◆ Exercise brief: Look through the listing underneath for "Samsung", and copy every line that has it.

◆ Exercise data:
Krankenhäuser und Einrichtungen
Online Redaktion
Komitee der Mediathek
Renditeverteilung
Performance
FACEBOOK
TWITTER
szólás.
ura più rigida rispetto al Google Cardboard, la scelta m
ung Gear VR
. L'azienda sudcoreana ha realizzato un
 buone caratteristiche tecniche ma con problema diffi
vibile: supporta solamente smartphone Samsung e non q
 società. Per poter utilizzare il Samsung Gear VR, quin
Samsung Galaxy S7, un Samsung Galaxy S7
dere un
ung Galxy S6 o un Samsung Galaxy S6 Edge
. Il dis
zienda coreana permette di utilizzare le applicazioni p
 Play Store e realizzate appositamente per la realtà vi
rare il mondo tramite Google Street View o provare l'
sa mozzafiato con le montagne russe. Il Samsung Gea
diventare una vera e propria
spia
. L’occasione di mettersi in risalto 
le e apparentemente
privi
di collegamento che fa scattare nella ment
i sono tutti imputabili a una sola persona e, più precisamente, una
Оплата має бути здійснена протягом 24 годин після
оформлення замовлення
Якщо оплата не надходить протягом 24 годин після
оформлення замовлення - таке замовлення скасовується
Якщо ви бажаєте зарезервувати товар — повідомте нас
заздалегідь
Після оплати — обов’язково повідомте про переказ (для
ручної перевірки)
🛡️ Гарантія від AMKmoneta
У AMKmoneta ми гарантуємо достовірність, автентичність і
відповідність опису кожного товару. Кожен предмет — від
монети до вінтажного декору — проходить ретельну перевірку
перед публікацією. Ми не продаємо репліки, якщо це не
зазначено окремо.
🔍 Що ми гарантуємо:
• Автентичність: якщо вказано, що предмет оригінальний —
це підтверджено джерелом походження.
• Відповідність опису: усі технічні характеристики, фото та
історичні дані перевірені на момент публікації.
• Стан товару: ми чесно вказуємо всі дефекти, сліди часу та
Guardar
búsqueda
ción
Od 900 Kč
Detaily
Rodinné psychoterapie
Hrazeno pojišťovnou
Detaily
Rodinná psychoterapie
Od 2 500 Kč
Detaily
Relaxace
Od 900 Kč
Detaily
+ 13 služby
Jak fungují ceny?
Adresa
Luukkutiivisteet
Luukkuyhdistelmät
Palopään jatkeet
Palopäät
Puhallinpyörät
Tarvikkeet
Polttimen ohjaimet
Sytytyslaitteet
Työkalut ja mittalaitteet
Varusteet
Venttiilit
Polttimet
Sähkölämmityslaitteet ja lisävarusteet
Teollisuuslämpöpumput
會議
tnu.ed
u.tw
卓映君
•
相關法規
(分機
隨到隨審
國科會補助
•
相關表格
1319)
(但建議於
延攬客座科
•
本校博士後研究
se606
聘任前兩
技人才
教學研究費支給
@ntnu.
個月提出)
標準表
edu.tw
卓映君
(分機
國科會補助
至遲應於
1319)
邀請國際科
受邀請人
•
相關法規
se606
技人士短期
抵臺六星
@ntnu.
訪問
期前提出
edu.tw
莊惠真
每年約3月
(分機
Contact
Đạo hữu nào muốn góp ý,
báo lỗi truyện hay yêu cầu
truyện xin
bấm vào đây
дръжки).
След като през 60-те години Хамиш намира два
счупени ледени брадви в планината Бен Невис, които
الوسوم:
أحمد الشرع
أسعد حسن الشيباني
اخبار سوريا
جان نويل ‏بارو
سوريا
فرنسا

◆ Solution below:
vibile: supporta solamente smartphone Samsung e non q
 società. Per poter utilizzare il Samsung Gear VR, quin
Samsung Galaxy S7, un Samsung Galaxy S7
ung Galxy S6 o un Samsung Galaxy S6 Edge
sa mozzafiato con le montagne russe. Il Samsung Gea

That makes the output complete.